Vandals have hit downtown Altoona businesses, cutting phone, alarm and cable lines along 11th Avenue and causing a few headaches for business owners.

"If people can't call you, you can't do much," said Dr. Fred Petrunak of Mountain View Eye Associates, 1418 11th Ave., where unknown vandals ripped multiple phone lines from a metal box behind the building as well as snipped the main wires nearby in two places, including on the roof.

Altoona police are investigating, Lt. Jeffrey Pratt said Tuesday.

Article Photos

Mirror photo by J.D. Cavrich

Dr. Fred Petrunak of Mountain View Eye Associates shows where utility wires were cut and electrical panels were opened behind his office on Tuesday.

Petrunak said his office had people not showing up for appointments, something he said was likely a result of no one being able to call.

By Monday afternoon, calls were set up to forward to cellphones so the office could keep a line of communication open to patients, patients that sometimes are calling with eye emergencies that can't wait.

"You get a piece of something in your eye and you can't get a hold of us," said Petrunak, who said regular phone service was restored by late Tuesday morning.

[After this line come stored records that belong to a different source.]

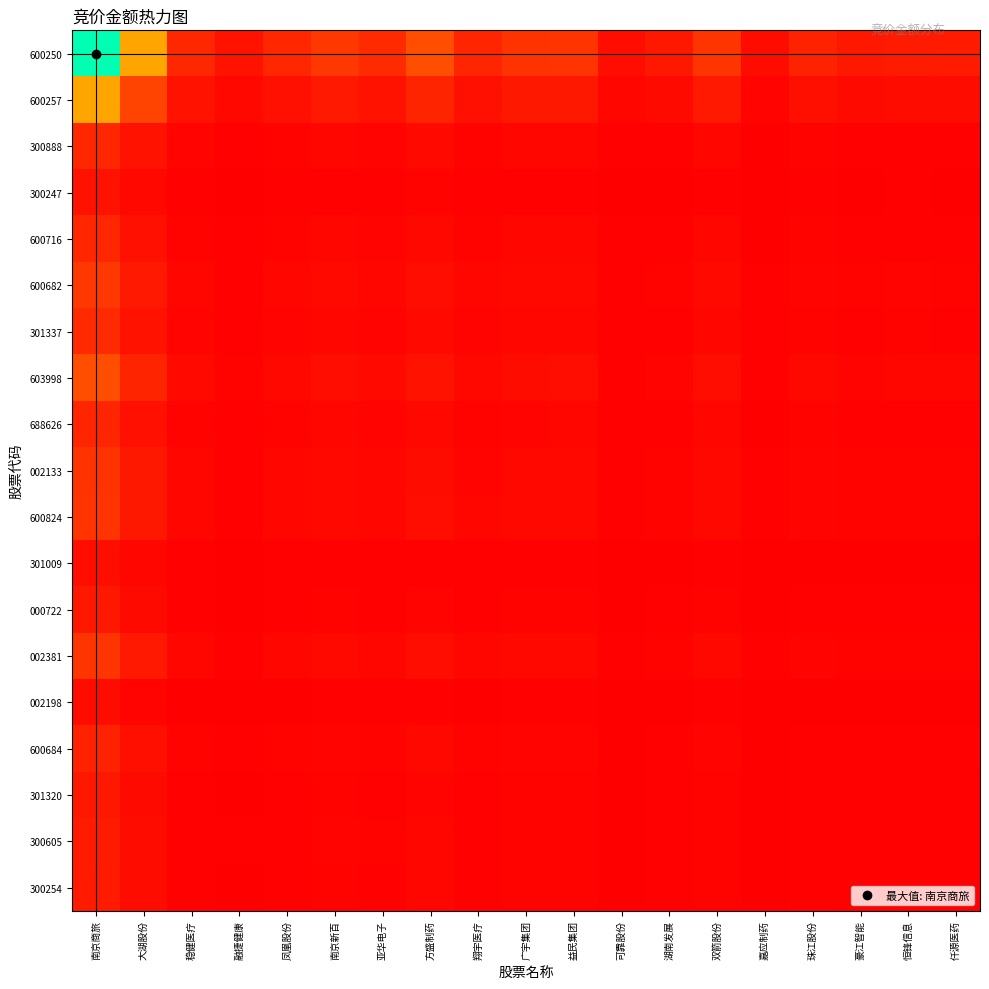

Reading right to left, extract all data points from this chart.

600250: 仟源医药=804134.4	恒锋信息=849009.1	豪江智能=734921.5	珠江股份=1033358.4	嘉应制药=369410.1	双箭股份=1618424.5	湖南发展=720162.8	可靠股份=435569.4	益民集团=1569232.4	广宇集团=1546515.0	翔宇医疗=1101697.9	方盛制药=2302088.1	亚华电子=1275545.8	南京新百=1648309.3	凤凰股份=1148146.7	融捷健康=553507.3	稳健医疗=1184710.8	大湖股份=4223199.3	南京商旅=8977885.0
600257: 仟源医药=378265.0	恒锋信息=399374.1	豪江智能=345707.2	珠江股份=486092.1	嘉应制药=173770.6	双箭股份=761307.3	湖南发展=338764.8	可靠股份=204891.9	益民集团=738167.3	广宇集团=727481.0	翔宇医疗=518239.0	方盛制药=1082902.8	亚华电子=600017.1	南京新百=775365.1	凤凰股份=540088.5	融捷健康=260370.0	稳健医疗=557288.3	大湖股份=1986594.0	南京商旅=4223199.3
300888: 仟源医药=106112.6	恒锋信息=112034.2	豪江智能=96979.3	珠江股份=136360.7	嘉应制药=48746.9	双箭股份=213565.3	湖南发展=95031.8	可靠股份=57477.2	益民集团=207074.0	广宇集团=204076.2	翔宇医疗=145378.7	方盛制药=303780.8	亚华电子=168319.5	南京新百=217508.9	凤凰股份=151508.0	融捷健康=73040.2	稳健医疗=156333.0	大湖股份=557288.3	南京商旅=1184710.8
300247: 仟源医药=49576.7	恒锋信息=52343.4	豪江智能=45309.6	珠江股份=63708.9	嘉应制药=22775.0	双箭股份=99779.6	湖南发展=44399.7	可靠股份=26853.9	益民集团=96746.8	广宇集团=95346.2	翔宇医疗=67922.2	方盛制药=141929.0	亚华电子=78640.3	南京新百=101622.1	凤凰股份=70785.9	融捷健康=34125.0	稳健医疗=73040.2	大湖股份=260370.0	南京商旅=553507.3
600716: 仟源医药=102837.6	恒锋信息=108576.5	豪江智能=93986.2	珠江股份=132152.2	嘉应制药=47242.4	双箭股份=206974.0	湖南发展=92098.8	可靠股份=55703.3	益民集团=200683.0	广宇集团=197777.8	翔宇医疗=140891.8	方盛制药=294405.1	亚华电子=163124.6	南京新百=210795.8	凤凰股份=146832.0	融捷健康=70785.9	稳健医疗=151508.0	大湖股份=540088.5	南京商旅=1148146.7
600682: 仟源医药=147636.4	恒锋信息=155875.2	豪江智能=134929.1	珠江股份=189721.1	嘉应制药=67822.5	双箭股份=297137.3	湖南发展=132219.5	可靠股份=79969.1	益民集团=288105.7	广宇集团=283934.9	翔宇医疗=202268.0	方盛制药=422655.6	亚华电子=234185.9	南京新百=302624.0	凤凰股份=210795.8	融捷健康=101622.1	稳健医疗=217508.9	大湖股份=775365.1	南京商旅=1648309.3
301337: 仟源医药=114248.5	恒锋信息=120624.2	豪江智能=104415.0	珠江股份=146815.9	嘉应制药=52484.5	双箭股份=229940.0	湖南发展=102318.2	可靠股份=61884.1	益民集团=222950.9	广宇集团=219723.3	翔宇医疗=156525.3	方盛制药=327072.5	亚华电子=181225.0	南京新百=234185.9	凤凰股份=163124.6	融捷健康=78640.3	稳健医疗=168319.5	大湖股份=600017.1	南京商旅=1275545.8
603998: 仟源医药=206194.3	恒锋信息=217700.9	豪江智能=188446.8	珠江股份=264971.3	嘉应制药=94723.3	双箭股份=414992.6	湖南发展=184662.4	可靠股份=111687.7	益民集团=402378.9	广宇集团=396553.7	翔宇医疗=282494.8	方盛制药=590296.0	亚华电子=327072.5	南京新百=422655.6	凤凰股份=294405.1	融捷健康=141929.0	稳健医疗=303780.8	大湖股份=1082902.8	南京商旅=2302088.1
688626: 仟源医药=98677.3	恒锋信息=104183.9	豪江智能=90184.0	珠江股份=126805.9	嘉应制药=45331.2	双箭股份=198600.8	湖南发展=88372.9	可靠股份=53449.8	益民集团=192564.3	广宇集团=189776.6	翔宇医疗=135192.0	方盛制药=282494.8	亚华电子=156525.3	南京新百=202268.0	凤凰股份=140891.8	融捷健康=67922.2	稳健医疗=145378.7	大湖股份=518239.0	南京商旅=1101697.9
002133: 仟源医药=138518.8	恒锋信息=146248.8	豪江智能=126596.3	珠江股份=178004.5	嘉应制药=63634.0	双箭股份=278787.0	湖南发展=124054.0	可靠股份=75030.4	益民集团=270313.3	广宇集团=266400.0	翔宇医疗=189776.6	方盛制药=396553.7	亚华电子=219723.3	南京新百=283934.9	凤凰股份=197777.8	融捷健康=95346.2	稳健医疗=204076.2	大湖股份=727481.0	南京商旅=1546515.0
600824: 仟源医药=140553.6	恒锋信息=148397.1	豪江智能=128455.9	珠江股份=180619.3	嘉应制药=64568.7	双箭股份=282882.2	湖南发展=125876.3	可靠股份=76132.6	益民集团=274284.0	广宇集团=270313.3	翔宇医疗=192564.3	方盛制药=402378.9	亚华电子=222950.9	南京新百=288105.7	凤凰股份=200683.0	融捷健康=96746.8	稳健医疗=207074.0	大湖股份=738167.3	南京商旅=1569232.4
301009: 仟源医药=39013.2	恒锋信息=41190.4	豪江智能=35655.3	珠江股份=50134.2	嘉应制药=17922.2	双箭股份=78519.2	湖南发展=34939.3	可靠股份=21132.0	益民集团=76132.6	广宇集团=75030.4	翔宇医疗=53449.8	方盛制药=111687.7	亚华电子=61884.1	南京新百=79969.1	凤凰股份=55703.3	融捷健康=26853.9	稳健医疗=57477.2	大湖股份=204891.9	南京商旅=435569.4
000722: 仟源医药=64503.8	恒锋信息=68103.4	豪江智能=58951.9	珠江股份=82891.0	嘉应制药=29632.3	双箭股份=129822.2	湖南发展=57768.0	可靠股份=34939.3	益民集团=125876.3	广宇集团=124054.0	翔宇医疗=88372.9	方盛制药=184662.4	亚华电子=102318.2	南京新百=132219.5	凤凰股份=92098.8	融捷健康=44399.7	稳健医疗=95031.8	大湖股份=338764.8	南京商旅=720162.8
002381: 仟源医药=144959.6	恒锋信息=153049.1	豪江智能=132482.8	珠江股份=186281.4	嘉应制药=66592.8	双箭股份=291750.0	湖南发展=129822.2	可靠股份=78519.2	益民集团=282882.2	广宇集团=278787.0	翔宇医疗=198600.8	方盛制药=414992.6	亚华电子=229940.0	南京新百=297137.3	凤凰股份=206974.0	融捷健康=99779.6	稳健医疗=213565.3	大湖股份=761307.3	南京商旅=1618424.5
002198: 仟源医药=33087.5	恒锋信息=34933.9	豪江智能=30239.6	珠江股份=42519.3	嘉应制药=15200.0	双箭股份=66592.8	湖南发展=29632.3	可靠股份=17922.2	益民集团=64568.7	广宇集团=63634.0	翔宇医疗=45331.2	方盛制药=94723.3	亚华电子=52484.5	南京新百=67822.5	凤凰股份=47242.4	融捷健康=22775.0	稳健医疗=48746.9	大湖股份=173770.6	南京商旅=369410.1
600684: 仟源医药=92556.2	恒锋信息=97721.3	豪江智能=84589.8	珠江股份=118940.0	嘉应制药=42519.3	双箭股份=186281.4	湖南发展=82891.0	可靠股份=50134.2	益民集团=180619.3	广宇集团=178004.5	翔宇医疗=126805.9	方盛制药=264971.3	亚华电子=146815.9	南京新百=189721.1	凤凰股份=132152.2	融捷健康=63708.9	稳健医疗=136360.7	大湖股份=486092.1	南京商旅=1033358.4
301320: 仟源医药=65825.7	恒锋信息=69499.1	豪江智能=60160.0	珠江股份=84589.8	嘉应制药=30239.6	双箭股份=132482.8	湖南发展=58951.9	可靠股份=35655.3	益民集团=128455.9	广宇集团=126596.3	翔宇医疗=90184.0	方盛制药=188446.8	亚华电子=104415.0	南京新百=134929.1	凤凰股份=93986.2	融捷健康=45309.6	稳健医疗=96979.3	大湖股份=345707.2	南京商旅=734921.5
300605: 仟源医药=76044.4	恒锋信息=80288.0	豪江智能=69499.1	珠江股份=97721.3	嘉应制药=34933.9	双箭股份=153049.1	湖南发展=68103.4	可靠股份=41190.4	益民集团=148397.1	广宇集团=146248.8	翔宇医疗=104183.9	方盛制药=217700.9	亚华电子=120624.2	南京新百=155875.2	凤凰股份=108576.5	融捷健康=52343.4	稳健医疗=112034.2	大湖股份=399374.1	南京商旅=849009.1
300254: 仟源医药=72025.0	恒锋信息=76044.4	豪江智能=65825.7	珠江股份=92556.2	嘉应制药=33087.5	双箭股份=144959.6	湖南发展=64503.8	可靠股份=39013.2	益民集团=140553.6	广宇集团=138518.8	翔宇医疗=98677.3	方盛制药=206194.3	亚华电子=114248.5	南京新百=147636.4	凤凰股份=102837.6	融捷健康=49576.7	稳健医疗=106112.6	大湖股份=378265.0	南京商旅=804134.4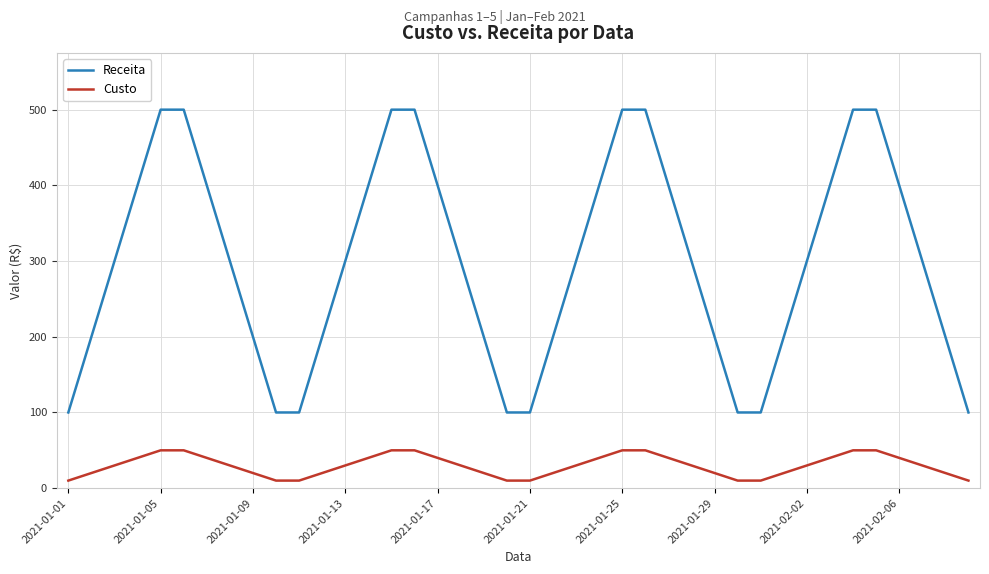

True or false: Custo and Receita cross at least once.

False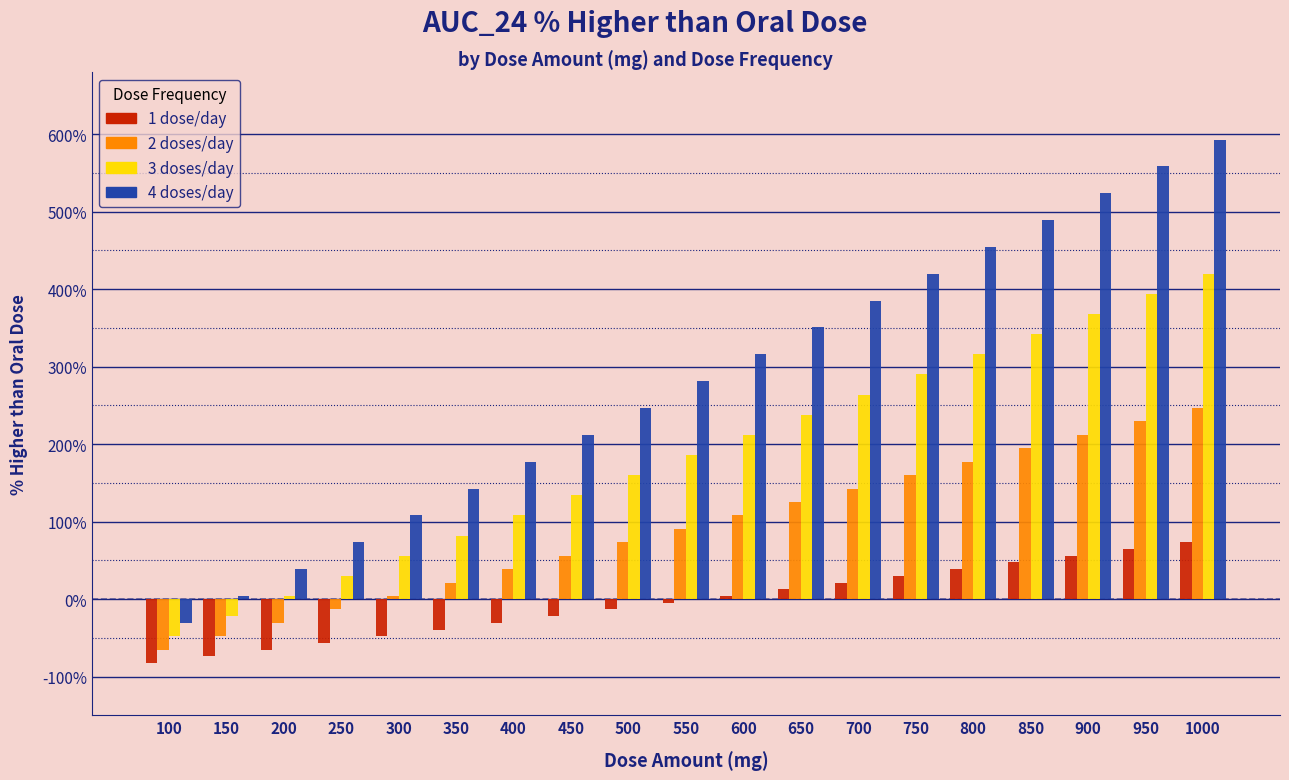

Which series has the widest spread of values?

4 doses/day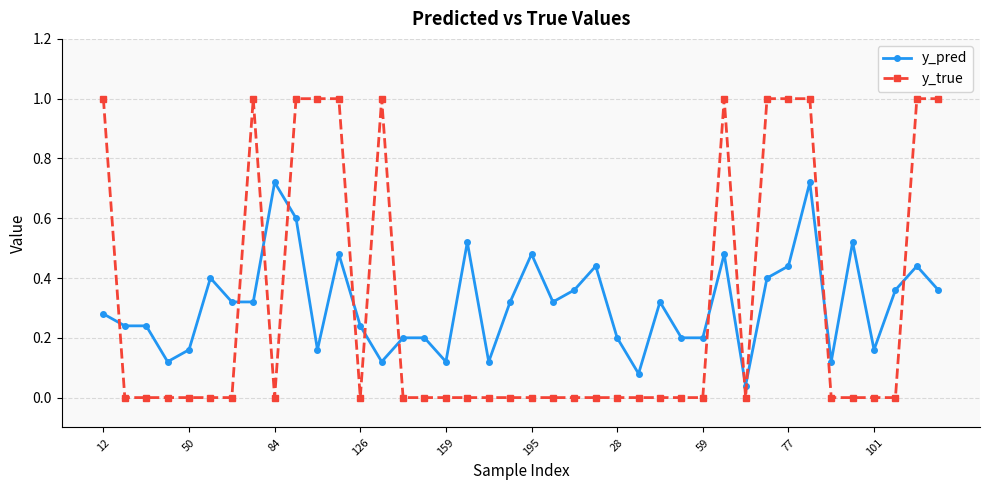

Which series has the widest spread of values?

y_true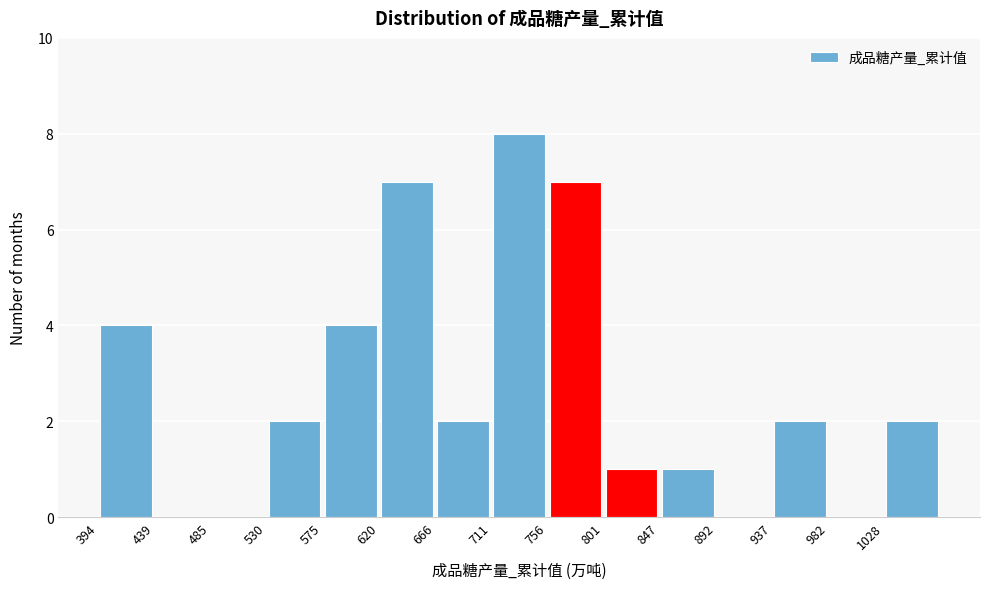

What is the height of the bar covering 710 to 755 on the x-axis? Neither the bar edges nor the heights are printed on the chart, so give them approximately, as read against the axes.

8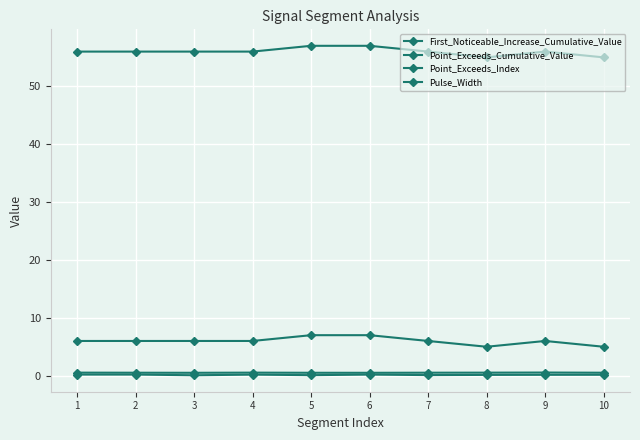

Is this an area chart (filled region under the line)?

No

Petrunak said he can't fathom why anyone would go to the trouble of cutting the lines when it didn't appear as if any businesses on the block were burglarized.

Just down the block and across the street, at Saleme Insurance, video surveillance caught what owner Barry D'Andrea described as "kids" cutting the Atlantic Broadband cable that powers the business' phones and Internet at about 8:15 p.m. Sunday.

"We were effectively out of business for 3 1/2 hours," said D'Andrea, who said the cable company responded quickly and the tricky part was trying to figure out what was wrong. "It felt like all day."

After talking to the owners of several businesses across the street who were also hit, D'Andrea said, he realized what had happened.

D'Andrea said he turned the surveillance footage over to Altoona police Tuesday and hopes those responsible are caught.

"They just don't realize the impact when they do this sort of thing," D'Andrea said.

Across the street from Saleme Insurance, Michelle Pierson of Power Shears hair salon said her phone lines were cut last week, the evening of July 18, and it wasn't discovered until 10:30 a.m. the next day when she tried to process a credit card.

"There were a lot of people who tried to call and were worried so they came down," Pierson said.

Next door to her salon, at Darlene's Kids Shop, Bud and Darlene Musselman said their alarm went down at about 8:30 p.m. July 18 and Verizon got service back for the business the next morning.

"It looked like spaghetti," said Darlene Musselman, of the wires yanked from the phone box behind the building.

Other businesses in the area were also hit, Darlene Musselman said.